At first glance, TransTools didn’t look like the most promising of programs. A suite “designed to help translators in various situations”? It would probably be for specialists only, and so expensive that big corporations would think twice – right?
But wait. The package is really just about cleaning up poor formatting – an OCR’ed document, say – so could be useful for anyone. It works with Word, Excel, Visio and AutoCAD documents. And while there is a commercial version, the base edition is free for personal use? Now that’s much more interesting.
TransTools installed easily, with no hassles. It seems to work just about anywhere – Windows 2000 or later, with separate Office add-ins for 2003 and earlier, 2007 and later, 32 or 64-bit – and correctly added itself to our Word and Excel 2013 ribbons.
The Word add-in features a Document Cleaner which tidies up documents produced by OCR or conversion software. This can restore more consistent formatting (fonts, font sizes, spaces, styles), remove unwanted frames, correct problems with tables, reset indentation, strip out broken or unreferenced bookmarks, remove text highlighting, shading and more.
While this sounds potentially complicated, it’s no more difficult to use than any other Word feature. For a first cleanup you simply click the Reformat tab, check boxes for whatever action you’d like to perform, and click Run. The results appear right away.
TransTools also includes a separate “Remove Excessive Spaces” option, scanning for multiple spaces and replacing them according to your requirements (with a single space, tab, new line or paragraph).

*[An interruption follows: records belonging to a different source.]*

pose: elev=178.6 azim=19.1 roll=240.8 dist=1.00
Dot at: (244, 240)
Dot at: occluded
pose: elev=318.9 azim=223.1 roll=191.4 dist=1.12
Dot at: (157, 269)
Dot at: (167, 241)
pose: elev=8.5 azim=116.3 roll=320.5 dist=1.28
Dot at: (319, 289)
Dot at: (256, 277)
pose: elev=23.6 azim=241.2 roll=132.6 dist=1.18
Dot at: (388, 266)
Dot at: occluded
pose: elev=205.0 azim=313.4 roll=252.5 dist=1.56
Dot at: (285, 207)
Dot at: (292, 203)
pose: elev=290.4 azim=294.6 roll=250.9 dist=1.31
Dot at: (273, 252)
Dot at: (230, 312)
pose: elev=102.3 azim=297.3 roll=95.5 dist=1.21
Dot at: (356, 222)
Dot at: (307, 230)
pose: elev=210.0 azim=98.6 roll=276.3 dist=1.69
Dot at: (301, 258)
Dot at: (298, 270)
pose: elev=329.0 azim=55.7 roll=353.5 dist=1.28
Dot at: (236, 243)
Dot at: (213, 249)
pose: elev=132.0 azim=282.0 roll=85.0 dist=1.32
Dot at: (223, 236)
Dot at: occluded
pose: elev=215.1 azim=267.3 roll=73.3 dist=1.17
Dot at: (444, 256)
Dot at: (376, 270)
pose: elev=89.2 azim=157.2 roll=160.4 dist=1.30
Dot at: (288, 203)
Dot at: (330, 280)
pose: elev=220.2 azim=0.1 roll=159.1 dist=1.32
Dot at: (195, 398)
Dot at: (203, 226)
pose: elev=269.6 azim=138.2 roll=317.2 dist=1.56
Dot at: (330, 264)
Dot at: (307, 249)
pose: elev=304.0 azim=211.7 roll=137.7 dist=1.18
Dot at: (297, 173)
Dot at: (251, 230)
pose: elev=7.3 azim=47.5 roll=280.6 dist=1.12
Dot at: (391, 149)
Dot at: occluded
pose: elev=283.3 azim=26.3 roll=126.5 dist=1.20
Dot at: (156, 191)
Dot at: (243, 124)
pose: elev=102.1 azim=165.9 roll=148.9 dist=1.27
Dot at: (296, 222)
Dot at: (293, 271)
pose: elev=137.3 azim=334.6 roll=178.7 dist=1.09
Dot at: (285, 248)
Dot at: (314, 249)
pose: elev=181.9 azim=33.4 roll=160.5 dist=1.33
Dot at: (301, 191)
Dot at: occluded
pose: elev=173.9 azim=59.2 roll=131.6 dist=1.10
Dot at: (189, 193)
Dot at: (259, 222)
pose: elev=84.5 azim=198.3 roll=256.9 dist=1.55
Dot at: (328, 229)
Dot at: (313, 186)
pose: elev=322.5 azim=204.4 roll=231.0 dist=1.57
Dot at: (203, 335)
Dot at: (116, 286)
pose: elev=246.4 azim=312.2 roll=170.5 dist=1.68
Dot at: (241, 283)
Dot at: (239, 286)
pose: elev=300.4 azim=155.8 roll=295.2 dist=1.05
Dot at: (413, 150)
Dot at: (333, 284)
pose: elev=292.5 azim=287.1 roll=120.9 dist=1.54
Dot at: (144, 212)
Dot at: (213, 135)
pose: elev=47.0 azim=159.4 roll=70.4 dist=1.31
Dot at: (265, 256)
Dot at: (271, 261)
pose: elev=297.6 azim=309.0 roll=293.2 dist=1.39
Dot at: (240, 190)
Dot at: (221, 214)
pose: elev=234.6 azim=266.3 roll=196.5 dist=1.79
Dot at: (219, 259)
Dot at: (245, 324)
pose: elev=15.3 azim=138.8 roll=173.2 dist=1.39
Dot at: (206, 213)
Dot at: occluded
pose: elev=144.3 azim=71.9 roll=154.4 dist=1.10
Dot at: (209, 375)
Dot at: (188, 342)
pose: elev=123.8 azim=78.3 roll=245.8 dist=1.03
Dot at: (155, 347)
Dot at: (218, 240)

Smaller corrective options include a “Remove Highlight” tool, which can strip out highlights in a particular colour. The Non-breaking Space Checker does what its name suggests, scanning your document to ensure any non-breaking spaces are used correctly. Of course all these actions can apply to the entire active document, or just your selected text.
The Excel add-in has one or two of these basic formatting tools, in particular to remove highlighting and excessive spacing. But generally it focuses on more spreadsheet-specific tools. The Cell Resize Wizard resizes cells as required to make text fully visible, for instance, while the Translation > Extract… tool extracts all unique text and displays it in a separate workbook.
While we didn’t try them, it seems that TransTools for Visio and AutoCAD work like a stripped down version of the Excel add-in, extracting text from the document, then allowing you to merge it back – with any translations or modifications – at some later point.
TransTools may not be a package you’ll use every day, but if you ever need to work with a poorly-formatted Word document then it could save you a lot of time and hassle. Go get your own copy immediately.